§ Given problem:
Copy the lines of the items below word for word, starting at the very first line and stopping after the line that contains "order: Trombidiformes".

§ Source material:
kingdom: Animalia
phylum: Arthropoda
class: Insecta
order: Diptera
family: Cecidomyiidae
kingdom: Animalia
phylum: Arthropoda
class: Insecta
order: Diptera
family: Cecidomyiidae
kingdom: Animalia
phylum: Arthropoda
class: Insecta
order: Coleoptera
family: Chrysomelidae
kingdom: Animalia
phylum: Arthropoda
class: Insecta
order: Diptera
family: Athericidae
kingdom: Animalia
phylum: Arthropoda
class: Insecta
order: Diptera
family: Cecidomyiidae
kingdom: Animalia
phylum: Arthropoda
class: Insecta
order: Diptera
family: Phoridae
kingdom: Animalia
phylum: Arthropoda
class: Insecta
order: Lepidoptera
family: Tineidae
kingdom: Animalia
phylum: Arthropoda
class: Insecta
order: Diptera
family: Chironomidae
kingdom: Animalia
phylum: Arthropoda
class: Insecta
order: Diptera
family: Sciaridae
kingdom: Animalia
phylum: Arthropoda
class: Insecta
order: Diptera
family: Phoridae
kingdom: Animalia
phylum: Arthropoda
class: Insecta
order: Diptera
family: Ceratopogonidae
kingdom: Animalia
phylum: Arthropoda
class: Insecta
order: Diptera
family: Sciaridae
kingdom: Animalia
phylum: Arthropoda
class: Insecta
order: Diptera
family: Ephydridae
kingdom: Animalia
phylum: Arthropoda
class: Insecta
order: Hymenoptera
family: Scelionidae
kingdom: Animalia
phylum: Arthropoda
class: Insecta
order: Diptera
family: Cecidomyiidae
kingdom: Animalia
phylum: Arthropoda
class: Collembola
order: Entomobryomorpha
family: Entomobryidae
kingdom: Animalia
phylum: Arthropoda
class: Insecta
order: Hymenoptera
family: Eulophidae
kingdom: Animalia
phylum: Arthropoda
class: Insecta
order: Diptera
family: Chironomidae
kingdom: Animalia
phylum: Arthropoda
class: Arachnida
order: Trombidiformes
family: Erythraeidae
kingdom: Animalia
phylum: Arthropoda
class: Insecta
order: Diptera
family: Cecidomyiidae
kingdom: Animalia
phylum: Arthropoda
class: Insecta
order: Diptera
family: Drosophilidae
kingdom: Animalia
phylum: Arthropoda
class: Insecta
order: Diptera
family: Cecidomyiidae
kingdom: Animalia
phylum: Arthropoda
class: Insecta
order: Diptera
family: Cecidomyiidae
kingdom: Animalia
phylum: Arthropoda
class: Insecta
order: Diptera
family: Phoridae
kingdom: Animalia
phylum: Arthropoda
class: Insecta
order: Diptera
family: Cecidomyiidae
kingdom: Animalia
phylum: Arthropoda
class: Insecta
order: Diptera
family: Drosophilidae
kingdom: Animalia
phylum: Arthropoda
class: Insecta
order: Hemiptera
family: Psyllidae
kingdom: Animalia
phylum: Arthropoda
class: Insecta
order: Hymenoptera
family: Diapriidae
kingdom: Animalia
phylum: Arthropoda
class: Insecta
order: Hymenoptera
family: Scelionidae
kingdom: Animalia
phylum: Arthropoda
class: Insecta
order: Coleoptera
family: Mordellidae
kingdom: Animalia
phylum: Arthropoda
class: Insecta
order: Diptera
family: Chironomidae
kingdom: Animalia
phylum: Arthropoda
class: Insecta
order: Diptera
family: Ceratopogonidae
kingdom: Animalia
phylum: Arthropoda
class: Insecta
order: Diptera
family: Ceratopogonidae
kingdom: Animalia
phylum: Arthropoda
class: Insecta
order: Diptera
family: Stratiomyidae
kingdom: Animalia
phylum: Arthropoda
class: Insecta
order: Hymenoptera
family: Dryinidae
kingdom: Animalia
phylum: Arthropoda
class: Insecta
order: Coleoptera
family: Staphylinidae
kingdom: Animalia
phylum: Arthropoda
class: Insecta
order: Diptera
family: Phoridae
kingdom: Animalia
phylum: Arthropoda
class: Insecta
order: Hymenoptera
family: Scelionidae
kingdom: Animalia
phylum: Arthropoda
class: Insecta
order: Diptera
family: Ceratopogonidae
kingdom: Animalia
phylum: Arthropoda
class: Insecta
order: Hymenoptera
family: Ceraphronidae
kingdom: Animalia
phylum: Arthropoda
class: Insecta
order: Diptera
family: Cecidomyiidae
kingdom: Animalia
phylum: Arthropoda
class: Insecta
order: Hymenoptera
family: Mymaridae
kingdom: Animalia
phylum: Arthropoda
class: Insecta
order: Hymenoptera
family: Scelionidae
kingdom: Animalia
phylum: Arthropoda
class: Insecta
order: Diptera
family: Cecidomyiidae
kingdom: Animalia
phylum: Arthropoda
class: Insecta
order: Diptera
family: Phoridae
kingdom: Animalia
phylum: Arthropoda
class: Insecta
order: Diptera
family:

§ Finished answer:
kingdom: Animalia
phylum: Arthropoda
class: Insecta
order: Diptera
family: Cecidomyiidae
kingdom: Animalia
phylum: Arthropoda
class: Insecta
order: Diptera
family: Cecidomyiidae
kingdom: Animalia
phylum: Arthropoda
class: Insecta
order: Coleoptera
family: Chrysomelidae
kingdom: Animalia
phylum: Arthropoda
class: Insecta
order: Diptera
family: Athericidae
kingdom: Animalia
phylum: Arthropoda
class: Insecta
order: Diptera
family: Cecidomyiidae
kingdom: Animalia
phylum: Arthropoda
class: Insecta
order: Diptera
family: Phoridae
kingdom: Animalia
phylum: Arthropoda
class: Insecta
order: Lepidoptera
family: Tineidae
kingdom: Animalia
phylum: Arthropoda
class: Insecta
order: Diptera
family: Chironomidae
kingdom: Animalia
phylum: Arthropoda
class: Insecta
order: Diptera
family: Sciaridae
kingdom: Animalia
phylum: Arthropoda
class: Insecta
order: Diptera
family: Phoridae
kingdom: Animalia
phylum: Arthropoda
class: Insecta
order: Diptera
family: Ceratopogonidae
kingdom: Animalia
phylum: Arthropoda
class: Insecta
order: Diptera
family: Sciaridae
kingdom: Animalia
phylum: Arthropoda
class: Insecta
order: Diptera
family: Ephydridae
kingdom: Animalia
phylum: Arthropoda
class: Insecta
order: Hymenoptera
family: Scelionidae
kingdom: Animalia
phylum: Arthropoda
class: Insecta
order: Diptera
family: Cecidomyiidae
kingdom: Animalia
phylum: Arthropoda
class: Collembola
order: Entomobryomorpha
family: Entomobryidae
kingdom: Animalia
phylum: Arthropoda
class: Insecta
order: Hymenoptera
family: Eulophidae
kingdom: Animalia
phylum: Arthropoda
class: Insecta
order: Diptera
family: Chironomidae
kingdom: Animalia
phylum: Arthropoda
class: Arachnida
order: Trombidiformes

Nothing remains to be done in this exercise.